At least six explosions hit the central area of the city. The attacks at the end of the Iftar, the evening meal that interrupted the fast during Ramadan. According to some sources there are at least six dead and twenty wounded. The attacks seem to confirm the change in the strategy of the Islamic State.
Kirkuk (AsiaNews / Agencies) - A series of explosions - at least six but could be even more - hit the city of Kirkuk late yesterday evening, causing several deaths and injuries. The security forces of the northern oil city, disputed between Baghdad and Erbil, have also defused two other bombs ready to explode.
According to some sources there would be at least six deaths, but the number could still be higher and there is no official data. There are about 20 wounded, some of whom are in serious condition.
At the moment there are no official claims of the attacks. However, the head of the Kirkuk security forces Saad Harbya points the finger at the militias of the Islamic State (IS; ex Isis). Interviewed by Rudaw TV, he accuses the jihadist group of trying to "react" to the "harsh attacks" of the Iraqi army.
Bombs exploded in the center of Kirkuk, in a commercial area where there are several shops and businesses, cafes and restaurants, spreading panic among the people present. The explosions followed each other in rapid succession at the end of the Iftar, the evening meal that marks the end of the daily fast during Ramadan, when the streets are crowded and the shops crowded with people.
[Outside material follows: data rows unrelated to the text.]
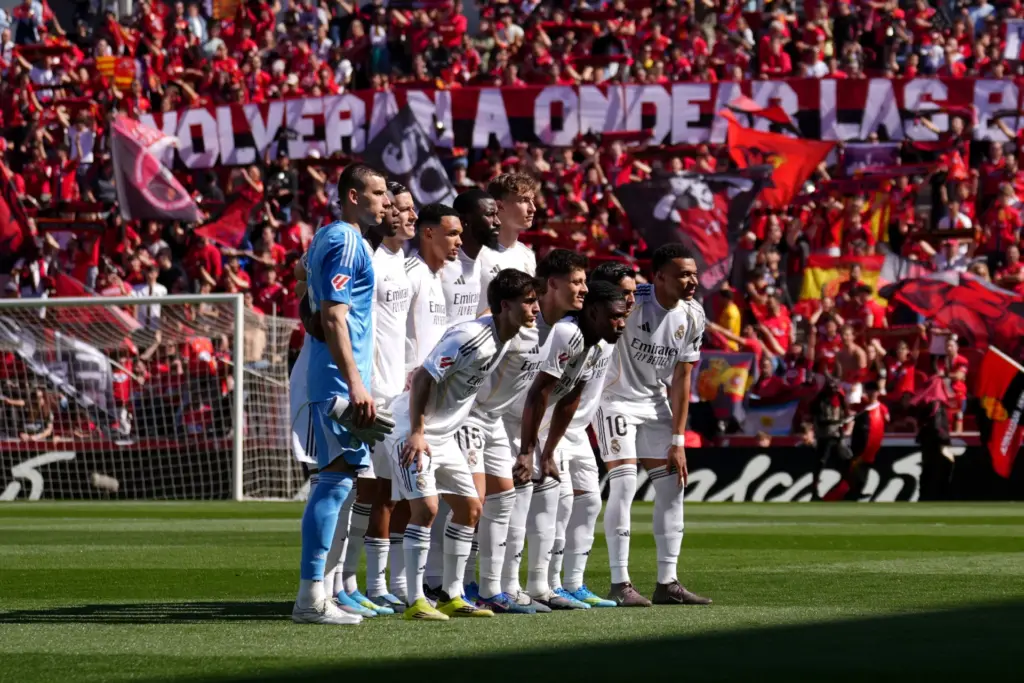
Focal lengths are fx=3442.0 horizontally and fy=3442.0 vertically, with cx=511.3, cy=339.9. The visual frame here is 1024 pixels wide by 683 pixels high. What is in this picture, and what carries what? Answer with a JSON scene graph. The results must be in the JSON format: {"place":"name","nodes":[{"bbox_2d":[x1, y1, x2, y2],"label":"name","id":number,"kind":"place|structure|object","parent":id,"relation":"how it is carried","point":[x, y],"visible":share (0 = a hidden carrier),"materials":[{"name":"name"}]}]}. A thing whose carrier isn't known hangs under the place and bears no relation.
{"place":"outdoors","nodes":[
{"label":"outdoors","id":0,"kind":"place"},
{"label":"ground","id":1,"kind":"structure","parent":0},
{"bbox_2d":[0,498,1022,682],"label":"grass pitch","id":2,"kind":"object","parent":1,"relation":"on","point":[7,626],"visible":0.83,"materials":[{"name":"green plant"}]},
{"bbox_2d":[0,292,310,499],"label":"soccer goal","id":3,"kind":"object","parent":2,"relation":"on","point":[239,391],"visible":0.83,"materials":[{"name":"white metal"}]},
{"bbox_2d":[0,443,310,499],"label":"advertising board","id":4,"kind":"object","parent":2,"relation":"on","point":[101,472],"visible":0.61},
{"bbox_2d":[290,163,388,625],"label":"man","id":5,"kind":"object","parent":2,"relation":"on","point":[353,369],"visible":0.98},
{"bbox_2d":[347,179,415,608],"label":"man","id":6,"kind":"object","parent":2,"relation":"on","point":[371,586],"visible":0.49},
{"bbox_2d":[387,188,456,605],"label":"man","id":7,"kind":"object","parent":2,"relation":"on","point":[423,269],"visible":0.39},
{"bbox_2d":[385,270,539,621],"label":"man","id":8,"kind":"object","parent":2,"relation":"on","point":[485,327],"visible":0.97},
{"bbox_2d":[443,186,498,325],"label":"man","id":9,"kind":"object","parent":2,"relation":"on","point":[469,194],"visible":0.42},
{"bbox_2d":[482,171,539,295],"label":"man","id":10,"kind":"object","parent":2,"relation":"on","point":[520,245],"visible":0.44},
{"bbox_2d":[456,255,566,611],"label":"man","id":11,"kind":"object","parent":2,"relation":"on","point":[507,365],"visible":0.66},
{"bbox_2d":[524,278,628,611],"label":"man","id":12,"kind":"object","parent":2,"relation":"on","point":[606,323],"visible":0.74},
{"bbox_2d":[584,262,641,605],"label":"man","id":13,"kind":"object","parent":2,"relation":"on","point":[624,281],"visible":0.34},
{"bbox_2d":[600,244,709,608],"label":"man","id":14,"kind":"object","parent":2,"relation":"on","point":[690,319],"visible":0.97},
{"bbox_2d":[615,445,1022,501],"label":"advertising board","id":15,"kind":"object","parent":2,"relation":"on","point":[810,476],"visible":0.57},
{"bbox_2d":[809,378,851,498],"label":"person","id":16,"kind":"object","parent":2,"relation":"on","point":[824,429],"visible":0.86},
{"bbox_2d":[844,385,887,497],"label":"person","id":17,"kind":"object","parent":2,"relation":"on","point":[866,453],"visible":0.84},
{"bbox_2d":[915,376,957,498],"label":"person","id":18,"kind":"object","parent":2,"relation":"on","point":[928,443],"visible":0.86},
{"bbox_2d":[0,0,1023,449],"label":"grandstand","id":19,"kind":"object","parent":1,"relation":"on","point":[692,409],"visible":0.37,"materials":[{"name":"red"}]},
{"bbox_2d":[0,157,38,262],"label":"flag","id":20,"kind":"object","parent":19,"relation":"in","point":[9,233],"visible":0.9,"materials":[{"name":"red fabric"}]},
{"bbox_2d":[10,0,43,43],"label":"person","id":21,"kind":"object","parent":19,"relation":"on","point":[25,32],"visible":0.77},
{"bbox_2d":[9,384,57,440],"label":"person","id":22,"kind":"object","parent":19,"relation":"on","point":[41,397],"visible":0.65},
{"bbox_2d":[1,316,123,429],"label":"flag","id":23,"kind":"object","parent":19,"relation":"in","point":[87,391],"visible":0.66,"materials":[{"name":"white fabric"}]},
{"bbox_2d":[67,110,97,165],"label":"person","id":24,"kind":"object","parent":19,"relation":"on","point":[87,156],"visible":0.65},
{"bbox_2d":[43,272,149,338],"label":"red flag","id":25,"kind":"object","parent":19,"relation":"in","point":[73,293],"visible":0.49,"materials":[{"name":"red fabric"}]},
{"bbox_2d":[95,55,136,90],"label":"flag","id":26,"kind":"object","parent":19,"relation":"in","point":[107,66],"visible":0.57,"materials":[{"name":"fabric"}]},
{"bbox_2d":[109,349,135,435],"label":"person","id":27,"kind":"object","parent":19,"relation":"on","point":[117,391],"visible":0.39},
{"bbox_2d":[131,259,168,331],"label":"person","id":28,"kind":"object","parent":19,"relation":"on","point":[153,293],"visible":0.47},
{"bbox_2d":[109,116,202,222],"label":"flag","id":29,"kind":"object","parent":19,"relation":"in","point":[149,208],"visible":0.84,"materials":[{"name":"fabric"}]},
{"bbox_2d":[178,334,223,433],"label":"person","id":30,"kind":"object","parent":19,"relation":"on","point":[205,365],"visible":0.51},
{"bbox_2d":[184,231,223,286],"label":"person","id":31,"kind":"object","parent":19,"relation":"on","point":[205,255],"visible":0.61},
{"bbox_2d":[210,0,240,19],"label":"flag","id":32,"kind":"object","parent":19,"relation":"in","point":[219,8],"visible":0.66,"materials":[{"name":"fabric"}]},
{"bbox_2d":[192,189,259,249],"label":"red flag","id":33,"kind":"object","parent":19,"relation":"in","point":[235,220],"visible":0.75,"materials":[{"name":"red fabric"}]},
{"bbox_2d":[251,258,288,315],"label":"person","id":34,"kind":"object","parent":19,"relation":"on","point":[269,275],"visible":0.59},
{"bbox_2d":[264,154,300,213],"label":"person","id":35,"kind":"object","parent":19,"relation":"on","point":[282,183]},
{"bbox_2d":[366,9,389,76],"label":"person","id":36,"kind":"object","parent":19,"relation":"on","point":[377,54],"visible":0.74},
{"bbox_2d":[363,100,457,205],"label":"black flag","id":37,"kind":"object","parent":19,"relation":"in","point":[425,182],"visible":0.72,"materials":[{"name":"fabric"}]},
{"bbox_2d":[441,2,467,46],"label":"person","id":38,"kind":"object","parent":19,"relation":"on","point":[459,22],"visible":0.79},
{"bbox_2d":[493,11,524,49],"label":"person","id":39,"kind":"object","parent":19,"relation":"on","point":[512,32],"visible":0.74},
{"bbox_2d":[135,74,1022,168],"label":"banner","id":40,"kind":"object","parent":19,"relation":"attached to","point":[443,118],"visible":0.6,"materials":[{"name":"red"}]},
{"bbox_2d":[616,167,767,290],"label":"flag","id":41,"kind":"object","parent":19,"relation":"in","point":[698,214],"visible":0.81,"materials":[{"name":"fabric"}]},
{"bbox_2d":[693,348,754,409],"label":"flag","id":42,"kind":"object","parent":19,"relation":"in","point":[722,367],"visible":0.76,"materials":[{"name":"fabric"}]},
{"bbox_2d":[712,286,742,346],"label":"person","id":43,"kind":"object","parent":19,"relation":"on","point":[730,315],"visible":0.54},
{"bbox_2d":[723,96,795,129],"label":"red flag","id":44,"kind":"object","parent":19,"relation":"on","point":[782,120],"visible":0.74,"materials":[{"name":"red fabric"}]},
{"bbox_2d":[738,398,800,435],"label":"flag","id":45,"kind":"object","parent":19,"relation":"in","point":[780,415],"visible":0.73,"materials":[{"name":"blue fabric"}]},
{"bbox_2d":[752,289,791,356],"label":"person","id":46,"kind":"object","parent":19,"relation":"on","point":[774,321],"visible":0.67},
{"bbox_2d":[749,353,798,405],"label":"person","id":47,"kind":"object","parent":19,"relation":"on","point":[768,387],"visible":0.67},
{"bbox_2d":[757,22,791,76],"label":"person","id":48,"kind":"object","parent":19,"relation":"on","point":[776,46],"visible":0.74},
{"bbox_2d":[723,111,833,210],"label":"flag","id":49,"kind":"object","parent":19,"relation":"in","point":[784,156],"visible":0.75,"materials":[{"name":"red fabric"}]},
{"bbox_2d":[798,252,887,308],"label":"yellow flag","id":50,"kind":"object","parent":19,"relation":"in","point":[830,271],"visible":0.5,"materials":[{"name":"yellow fabric"}]},
{"bbox_2d":[829,321,868,397],"label":"person","id":51,"kind":"object","parent":19,"relation":"on","point":[850,357],"visible":0.75},
{"bbox_2d":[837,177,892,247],"label":"flag","id":52,"kind":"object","parent":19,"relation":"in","point":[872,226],"visible":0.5,"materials":[{"name":"fabric"}]},
{"bbox_2d":[839,142,900,173],"label":"purple flag","id":53,"kind":"object","parent":19,"relation":"in","point":[862,156],"visible":0.61,"materials":[{"name":"purple fabric"}]},
{"bbox_2d":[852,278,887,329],"label":"person","id":54,"kind":"object","parent":19,"relation":"on","point":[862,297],"visible":0.5},
{"bbox_2d":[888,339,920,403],"label":"person","id":55,"kind":"object","parent":19,"relation":"on","point":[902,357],"visible":0.62},
{"bbox_2d":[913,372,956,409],"label":"flag","id":56,"kind":"object","parent":19,"relation":"in","point":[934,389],"visible":0.72,"materials":[{"name":"red fabric"}]},
{"bbox_2d":[933,330,968,429],"label":"person","id":57,"kind":"object","parent":19,"relation":"on","point":[954,359],"visible":0.61},
{"bbox_2d":[883,264,1023,351],"label":"flag","id":58,"kind":"object","parent":19,"relation":"in","point":[976,305],"visible":0.91,"materials":[{"name":"red fabric"}]},
{"bbox_2d":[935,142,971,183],"label":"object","id":59,"kind":"object","parent":19,"relation":"in","point":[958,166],"visible":0.61,"materials":[{"name":"red fabric"}]},
{"bbox_2d":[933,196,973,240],"label":"person","id":60,"kind":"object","parent":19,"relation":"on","point":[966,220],"visible":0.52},
{"bbox_2d":[975,345,1023,478],"label":"flag","id":61,"kind":"object","parent":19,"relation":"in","point":[992,393],"visible":0.98,"materials":[{"name":"fabric"}]},
{"bbox_2d":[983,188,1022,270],"label":"person","id":62,"kind":"object","parent":19,"relation":"on","point":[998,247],"visible":0.78},
{"bbox_2d":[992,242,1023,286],"label":"person","id":63,"kind":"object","parent":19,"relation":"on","point":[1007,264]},
{"bbox_2d":[1003,17,1023,58],"label":"flag","id":64,"kind":"object","parent":19,"relation":"in","point":[1008,38],"visible":0.82,"materials":[{"name":"white fabric"}]}
]}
In the following hours the police blocked all the accesses to the places of the explosions, allowing access only to the ambulances engaged in the rescue of the wounded.
The methods of the attacks, if carried out by ISIS jihadists, are a further confirmation of a change in the strategy of the group which, having archived the "Caliphate" project, today seems to focus on guerrilla warfare. And the new tactic adopted by the Islamic State seems to be winning, as evidenced by the numerous attacks that have occurred in the last period on a global level.
Kirkuk, a disputed area between the autonomous region of Iraqi Kurdistan and the central government of Baghdad, has been the subject of instability and attacks for some time, which have become more acute following the referendum (autonomous Kurdish) of 2017 and the military response of the army and the Shiite militias.
In 2014 the Peshmerga, the Kurdish fighters, had established a barrier to the advance of ISIS and prevented the fall of the city and the province, strategic for the enormous quantities of oil contained in the subsoil. Kurdish militias were then expelled in October 2017, following the offensive launched by Baghdad against jihadist groups in the north of the country.